After a break, hello everyone! We are still going! Thanks for sticking with Alpha on the Edge during that hiatus.
We even saw some new subscribers, which is very humbling. Welcome to our new members!
As a reader, it’s always hard to know if a lapsed publication is a going concern, so actually subscribing or following during a lapse is very generous leap of faith. Truly - thank you all!
We could talk about life getting in the way and other details as explanations, but there are more exciting things to share with you all. Projects have been moving forward. Useful research is on the way. This dispatch will outline these developments and give you a better idea of what to expect from Alpha on the Edge.
This dispatch will focus on three topics:
Extending R2T Backtests with robust walk-forward optimization
Making more room for bespoke AI research
Launching Market Driver Insights
Onward and upward!
Extending R2T Backtests with robust walk-forward optimization
The Really, Really Thorough Backtests have covered a lot of very fruitful ground. We have looked at literally millions of simulations of different trading algorithms across hundreds of securities. This research is one of the best ways to answer the question “Does this trading strategy actually work?”
But there is always room for improvement. The research so far has mostly used randomized cross-validation, meaning that in-sample and out-of-sample subsets are selected randomly from historical time series. This works very well but has drawbacks. Many randomized splits select subsets where trading strategies have no trades or very few trades to build metrics from. (To clarify: The research published here filtered out those simulations that weren’t useful.)
There are a number of ways to address this - alternative randomized sampling strategies or extended data time series, for example.
But for daily frequency time series, walk-forward optimization is a very elegant and more interpretable framework for backtesting. It gives a higher percentage of useful simulations while maintaining robustness in results.
The R2T Backtests now have pipelines for both randomized cross-validation and walk-forward optimization. This gives us the ability to be flexible and gives more avenues for research. There won’t be any less transparency - the research published here will continue to disclose which method is used.
Making more room for bespoke AI research
A lot of our published research has focused on rules-based trading strategies using technical indicators. We have not left a lot of room for experimenting with strategies built from deep learning and neural networks.
There’s a good reason for this. Building, tuning, and testing neural networks is extremely difficult and time-consuming. Neural networks can be unstable and unpredictable, and deploying them in a standardized “production”-style pipeline requires a large amount of computational resources and judgement calls.
But here’s the thing: It’s also very, very rewarding. This is the area that I always want to focus on more because of how powerful these models are and how quickly the field is developing, especially in finance.

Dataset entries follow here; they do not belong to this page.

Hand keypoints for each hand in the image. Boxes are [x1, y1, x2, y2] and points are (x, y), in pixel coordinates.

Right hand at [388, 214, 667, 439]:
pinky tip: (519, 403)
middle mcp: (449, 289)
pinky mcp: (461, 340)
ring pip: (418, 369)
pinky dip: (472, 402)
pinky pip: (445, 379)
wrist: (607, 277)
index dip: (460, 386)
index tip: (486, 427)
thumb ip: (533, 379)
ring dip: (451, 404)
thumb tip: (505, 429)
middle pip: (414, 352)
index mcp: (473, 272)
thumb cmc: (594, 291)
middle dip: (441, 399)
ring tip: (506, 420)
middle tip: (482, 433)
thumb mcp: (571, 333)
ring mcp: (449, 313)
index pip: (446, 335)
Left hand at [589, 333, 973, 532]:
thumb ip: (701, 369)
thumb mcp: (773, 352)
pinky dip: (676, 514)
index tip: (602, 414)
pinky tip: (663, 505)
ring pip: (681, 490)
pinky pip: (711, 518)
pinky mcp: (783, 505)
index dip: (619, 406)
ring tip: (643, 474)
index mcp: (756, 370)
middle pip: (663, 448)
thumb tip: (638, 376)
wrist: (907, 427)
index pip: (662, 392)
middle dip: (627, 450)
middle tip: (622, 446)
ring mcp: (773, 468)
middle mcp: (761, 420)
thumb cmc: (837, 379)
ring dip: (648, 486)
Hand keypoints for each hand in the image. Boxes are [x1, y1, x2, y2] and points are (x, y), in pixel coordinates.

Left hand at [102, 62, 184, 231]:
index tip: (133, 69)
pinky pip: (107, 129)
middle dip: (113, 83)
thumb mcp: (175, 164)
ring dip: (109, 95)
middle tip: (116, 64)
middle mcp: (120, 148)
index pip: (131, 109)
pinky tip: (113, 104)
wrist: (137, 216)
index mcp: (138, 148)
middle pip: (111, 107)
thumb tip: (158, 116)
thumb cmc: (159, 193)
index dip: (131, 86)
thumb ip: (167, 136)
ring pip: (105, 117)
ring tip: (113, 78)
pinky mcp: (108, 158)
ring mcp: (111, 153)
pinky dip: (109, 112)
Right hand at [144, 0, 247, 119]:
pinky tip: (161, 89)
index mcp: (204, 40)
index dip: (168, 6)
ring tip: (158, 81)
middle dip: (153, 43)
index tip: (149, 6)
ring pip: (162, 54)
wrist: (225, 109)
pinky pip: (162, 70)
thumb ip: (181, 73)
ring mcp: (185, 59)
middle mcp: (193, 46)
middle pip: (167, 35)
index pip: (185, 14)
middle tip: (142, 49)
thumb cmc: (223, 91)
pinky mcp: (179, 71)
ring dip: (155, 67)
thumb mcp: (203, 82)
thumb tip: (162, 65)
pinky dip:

There’s never enough time in the day. I still feel very strongly that the ability to run millions and millions of simulations is a valuable service. It exposes the real truth behind a lot of trading strategies. The problem is that scaling neural nets to that level is simply not possible without far more advanced technology. (Hopefully someone can tell me when I can get access to quantum computing!)
So the solution is to compromise! While building a modular WFO pipeline, I built more standardized components. A lot of the past projects required custom builds because of very bespoke research questions. This gave less time for the AI models.
Now, we can still share useful results from R2T Backtests, and rest assured, that content will not become boilerplate charts. The framework is far too valuable to stop custom research.
And this is great because I really, really want to play with Temporal Fusion Transformers….
Launching Market Driver Insights
The bulk of our recent posts have gone in-depth with factor research, or what we call market drivers. Market drivers have many powerful insights for traders and investors, but good content is not easily available outside of large financial institutions.
To fix this, we launched Market Driver Insights. This is a weekly publication with extensive analysis of market drivers and macroeconomic factors. It covers US equity markets and cryptocurrencies. The content on Market Driver Insights goes well beyond what was published here.
Here’s an example of the new tools:
So if you found market drivers a useful tool, consider subscribing to Market Driver Insights.
To wrap this up, thanks again for sticking with Alpha on the Edge! We’ll be back with more research and look forward to sharing our work with you all.